- Aim of the task
Report how many lines of the records below include the word "pour". Give nothing but the number.

- Dataset records

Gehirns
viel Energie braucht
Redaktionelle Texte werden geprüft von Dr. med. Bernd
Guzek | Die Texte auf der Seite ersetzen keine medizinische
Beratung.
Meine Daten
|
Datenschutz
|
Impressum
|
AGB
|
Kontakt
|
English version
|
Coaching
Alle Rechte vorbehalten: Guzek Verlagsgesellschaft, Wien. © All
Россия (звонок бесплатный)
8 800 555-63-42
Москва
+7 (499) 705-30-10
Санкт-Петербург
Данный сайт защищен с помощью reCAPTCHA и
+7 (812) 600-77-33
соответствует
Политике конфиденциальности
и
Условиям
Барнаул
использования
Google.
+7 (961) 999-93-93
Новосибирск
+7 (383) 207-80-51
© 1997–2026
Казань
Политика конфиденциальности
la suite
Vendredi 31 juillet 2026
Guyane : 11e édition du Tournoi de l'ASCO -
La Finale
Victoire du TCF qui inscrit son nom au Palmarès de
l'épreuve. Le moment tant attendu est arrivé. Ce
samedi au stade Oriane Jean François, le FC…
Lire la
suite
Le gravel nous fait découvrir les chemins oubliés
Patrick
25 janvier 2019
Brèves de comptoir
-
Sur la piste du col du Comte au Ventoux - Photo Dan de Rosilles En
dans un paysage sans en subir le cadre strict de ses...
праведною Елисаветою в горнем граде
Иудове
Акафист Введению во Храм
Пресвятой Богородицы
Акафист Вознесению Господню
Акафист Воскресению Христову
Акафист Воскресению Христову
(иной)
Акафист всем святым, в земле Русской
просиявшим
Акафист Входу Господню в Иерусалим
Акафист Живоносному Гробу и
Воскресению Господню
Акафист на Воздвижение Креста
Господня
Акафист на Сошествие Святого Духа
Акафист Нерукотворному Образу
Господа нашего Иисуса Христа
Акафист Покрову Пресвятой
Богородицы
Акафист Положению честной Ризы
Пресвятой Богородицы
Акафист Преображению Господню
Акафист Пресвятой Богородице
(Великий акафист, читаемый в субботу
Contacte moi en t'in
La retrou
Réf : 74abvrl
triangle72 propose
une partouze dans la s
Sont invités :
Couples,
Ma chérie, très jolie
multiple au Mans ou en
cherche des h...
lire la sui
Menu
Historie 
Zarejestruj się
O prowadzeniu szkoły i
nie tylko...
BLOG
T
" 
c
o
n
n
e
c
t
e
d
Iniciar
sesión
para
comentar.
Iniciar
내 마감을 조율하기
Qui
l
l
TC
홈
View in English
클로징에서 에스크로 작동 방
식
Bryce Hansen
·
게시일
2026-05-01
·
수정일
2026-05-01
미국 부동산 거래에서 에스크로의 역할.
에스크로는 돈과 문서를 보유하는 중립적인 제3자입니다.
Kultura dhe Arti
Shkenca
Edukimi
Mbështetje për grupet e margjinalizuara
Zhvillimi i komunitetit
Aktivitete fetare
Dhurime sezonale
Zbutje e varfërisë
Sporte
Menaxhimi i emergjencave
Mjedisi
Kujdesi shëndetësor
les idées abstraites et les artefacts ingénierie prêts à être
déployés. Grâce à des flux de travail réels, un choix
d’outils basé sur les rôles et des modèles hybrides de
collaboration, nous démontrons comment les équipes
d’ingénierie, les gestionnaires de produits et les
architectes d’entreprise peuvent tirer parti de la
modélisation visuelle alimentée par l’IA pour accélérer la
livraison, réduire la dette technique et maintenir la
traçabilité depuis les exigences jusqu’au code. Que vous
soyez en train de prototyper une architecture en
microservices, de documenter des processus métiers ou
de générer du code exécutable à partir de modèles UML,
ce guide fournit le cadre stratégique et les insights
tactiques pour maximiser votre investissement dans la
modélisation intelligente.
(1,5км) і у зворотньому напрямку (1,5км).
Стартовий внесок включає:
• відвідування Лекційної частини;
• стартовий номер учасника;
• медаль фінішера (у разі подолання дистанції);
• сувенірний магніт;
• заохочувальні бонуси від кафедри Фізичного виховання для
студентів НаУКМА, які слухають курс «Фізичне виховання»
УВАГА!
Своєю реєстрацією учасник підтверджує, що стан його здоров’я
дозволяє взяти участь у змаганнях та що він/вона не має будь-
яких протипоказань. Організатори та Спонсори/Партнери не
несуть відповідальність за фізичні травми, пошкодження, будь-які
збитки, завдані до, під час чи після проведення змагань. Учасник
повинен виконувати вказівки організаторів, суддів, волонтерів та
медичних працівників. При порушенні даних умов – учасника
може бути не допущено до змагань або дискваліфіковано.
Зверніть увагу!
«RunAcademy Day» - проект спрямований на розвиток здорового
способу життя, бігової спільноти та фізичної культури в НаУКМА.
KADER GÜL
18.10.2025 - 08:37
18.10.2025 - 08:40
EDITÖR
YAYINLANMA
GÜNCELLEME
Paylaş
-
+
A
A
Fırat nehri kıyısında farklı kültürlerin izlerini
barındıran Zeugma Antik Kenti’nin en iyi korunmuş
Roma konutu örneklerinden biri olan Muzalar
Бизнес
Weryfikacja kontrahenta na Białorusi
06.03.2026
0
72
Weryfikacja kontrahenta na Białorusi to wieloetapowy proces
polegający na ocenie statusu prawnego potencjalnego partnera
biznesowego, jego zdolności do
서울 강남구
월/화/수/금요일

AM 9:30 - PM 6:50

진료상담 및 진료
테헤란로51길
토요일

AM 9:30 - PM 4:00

- Result
2